Healthcare system in the Netherlands

Healthcare system in the Netherlands

Healthcare is one of the areas that the Netherlands can be really proud of – the country has been repeatedly voted the best healthcare system in Europe (surveys measure waiting times, treatment outcomes and access to medicines). Many European countries are trying to follow the Dutch example. So here’s a brief overview of what makes the Dutch healthcare system so effective.

Funding and government attention

The Netherlands is not only the country with the best healthcare system in Europe, but also the country with the most government investment. Of course, these factors are very closely linked, but just as important as funding is the government’s focus on controlling investment. The Dutch have numerous preventive programmes to help prevent disease or other disorders, such as controlling the diet of children in schools.And of course, the ill population is not forgotten.

Protecting the health of those who work

Everyone who has a regular job in the Netherlands is treated in accordance with Dutch health laws. Compulsory insurance premiums are paid for by the employer, but there are exceptions. Those who work for public bodies or who are self-employed, or who have a very high income, are not covered by compulsory (public) health insurance (Algemene Wet Bijzondere Ziektekosten). In this case, the worker has to go to private insurance companies and take out a private insurance contract (Prive-verzekering) (in general, private insurance is quite popular in the Netherlands, usually costing around €1,000 per year). Compulsory (public) health insurance covers most of the costs of illness and pays for prescription drugs. Each insurance offers several types of packages: from simple insurance, which covers all the necessary treatment, to very luxurious insurance, which includes almost everything (and of course the annual premium is correspondingly higher). Dental services are not fully covered by the state; if more serious treatment or procedures are needed, the patient has to pay part of the cost himself.

Period of incapacity for work

In the event of illness, the salary continues to be paid in the case of a regular job, which is at least 70 per cent of the patient’s previous salary. Sick pay shall be paid by the employer from the first day of sickness, unless otherwise provided for in the internal employment contract. The period of sick leave paid by the employer may not exceed two years. After that, you can no longer return to work, and you must apply for sickness benefits from the state (the department responsible, the Uitvoeringsinstituut Werknemersverzekeringen, decides whether they will be granted and the amount of the benefit).

During sickness absence, the employer can only stop paying wages if the employee does not make any effort to get well (not visiting doctors, not taking prescribed medication, not attending treatments, etc.) If the employer stops paying sick pay during sickness absence at the end of the contract, the employer will also have to apply to the state for benefits.

Loss of capacity to work (unable to work for more than a year)

If you lose the ability to work or do not recover within one year, you can apply for disability benefits.
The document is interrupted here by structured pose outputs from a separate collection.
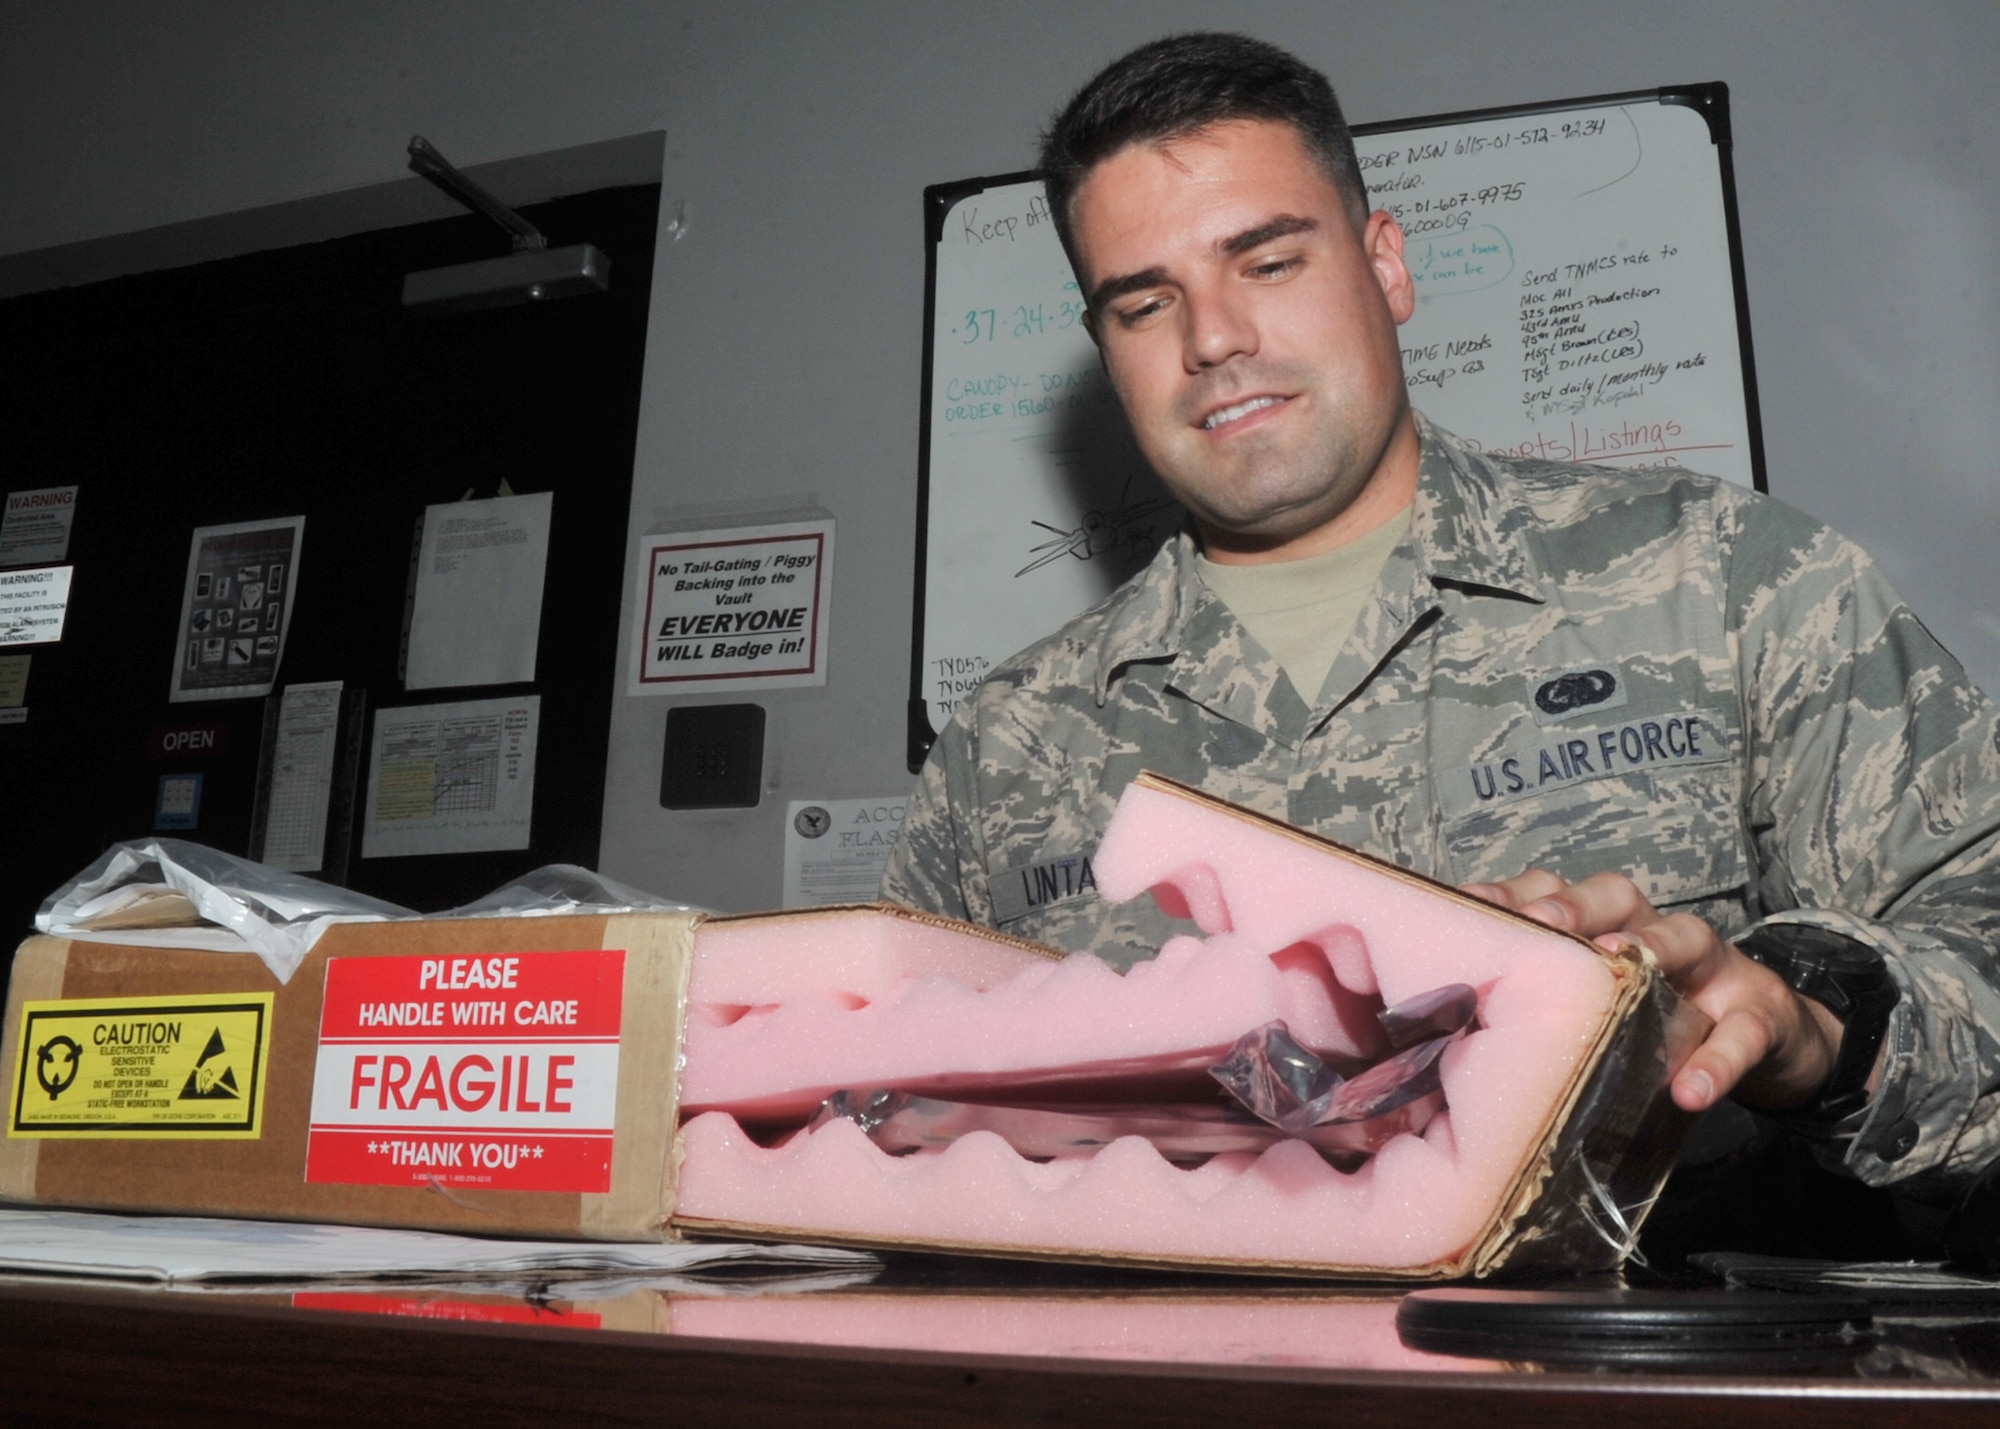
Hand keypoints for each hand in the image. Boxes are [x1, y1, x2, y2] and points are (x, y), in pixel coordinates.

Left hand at [1461, 869, 1844, 1114]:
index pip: (1559, 894)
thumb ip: (1552, 1005)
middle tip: (1542, 924)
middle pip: (1618, 896)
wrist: (1767, 1039)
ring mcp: (1714, 969)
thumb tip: (1460, 1036)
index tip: (1473, 907)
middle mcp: (1657, 933)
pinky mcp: (1759, 1016)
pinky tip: (1689, 1089)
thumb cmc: (1663, 1017)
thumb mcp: (1608, 1003)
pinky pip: (1742, 1034)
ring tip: (1623, 963)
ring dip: (1654, 946)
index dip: (1517, 895)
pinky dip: (1716, 1062)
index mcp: (1610, 928)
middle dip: (1576, 905)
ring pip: (1687, 935)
To be eligible, you must be under pensionable age (under 65) and have an incapacity for work of at least 15 per cent after the last 52 weeks of illness. In this case, the loss of earning capacity benefit depends on the age and length of service of the sick person. If the incapacity for work is more than 30 per cent, the benefit must amount to 21 per cent of the wage earned; if it is 80 per cent, the benefit is 75 per cent of the national minimum wage.